— Data supplied —

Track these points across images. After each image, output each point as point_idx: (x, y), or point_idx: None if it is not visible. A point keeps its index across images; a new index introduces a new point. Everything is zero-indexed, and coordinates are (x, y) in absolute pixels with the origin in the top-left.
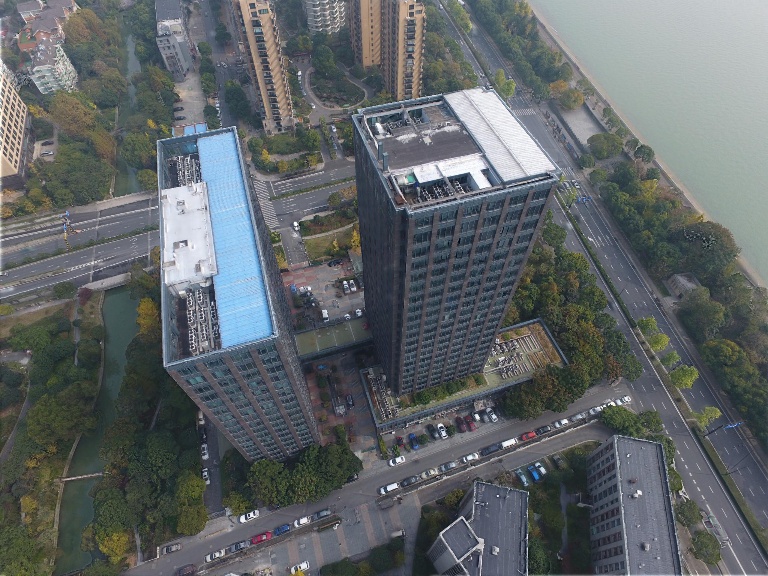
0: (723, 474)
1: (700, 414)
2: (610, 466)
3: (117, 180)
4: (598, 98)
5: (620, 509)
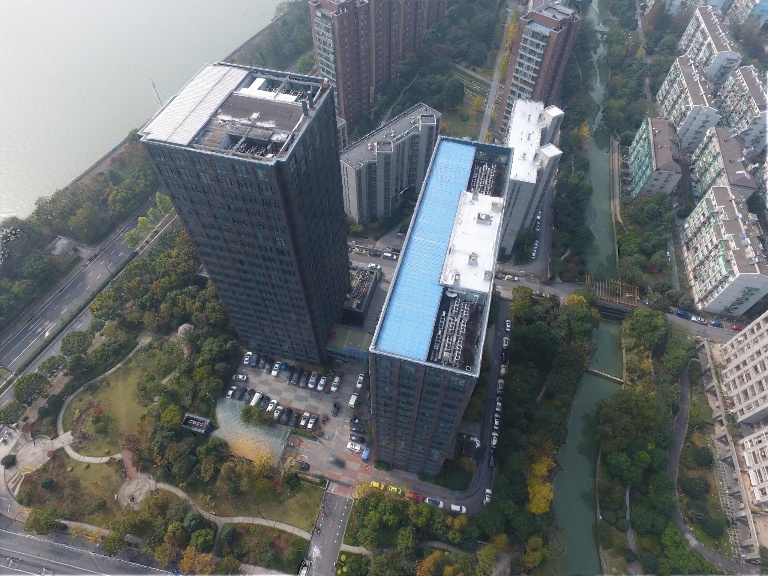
0: None
1: None
2: None
3: None
4: None
5: None
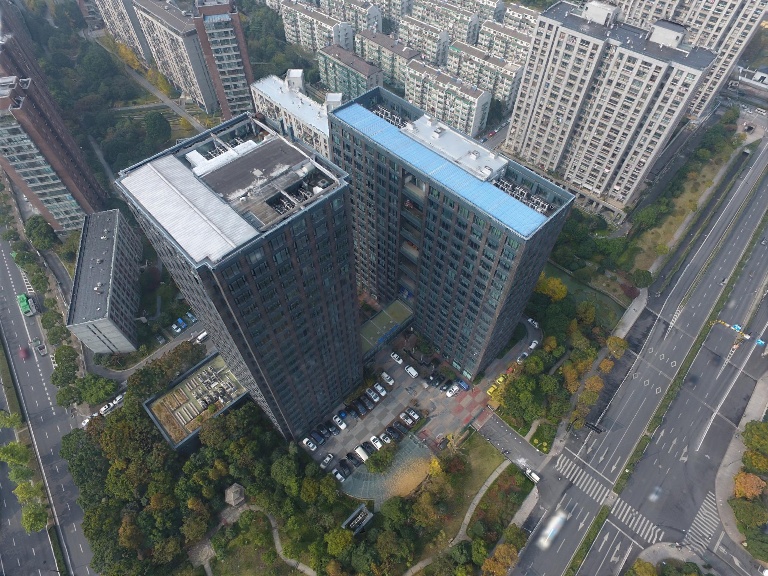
0: (11, 388)
1: (11, 428)
2: None
3: None
4: None
5: None
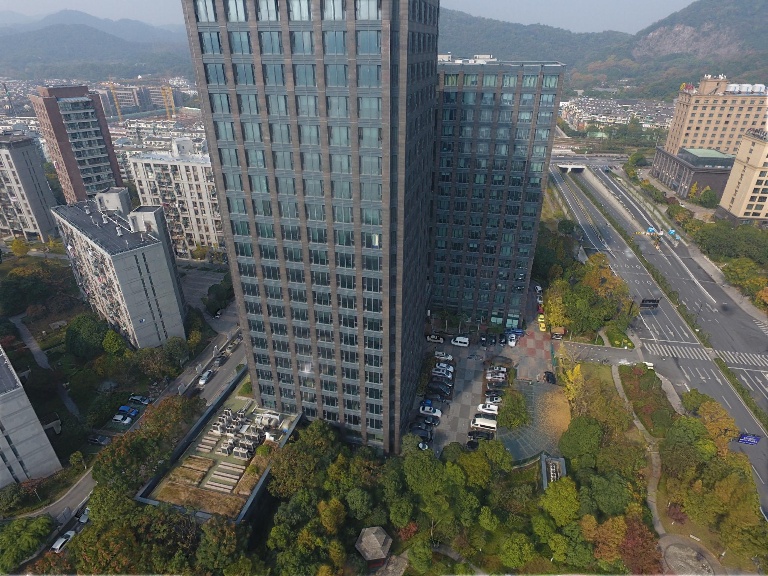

— Exercise brief —
Copy all of the rows above word for word, and leave the pictures out of your copy.

— Written response —
Track these points across images. After each image, output each point as point_idx: (x, y), or point_idx: None if it is not visible. A point keeps its index across images; a new index introduces a new point. Everything is zero-indexed, and coordinates are (x, y) in absolute pixels with the origin in the top-left.
0: (723, 474)
1: (700, 414)
2: (610, 466)
3: (117, 180)
4: (598, 98)
5: (620, 509)
0: None
1: None
2: None
3: None
4: None
5: None
0: (11, 388)
1: (11, 428)
2: None
3: None
4: None
5: None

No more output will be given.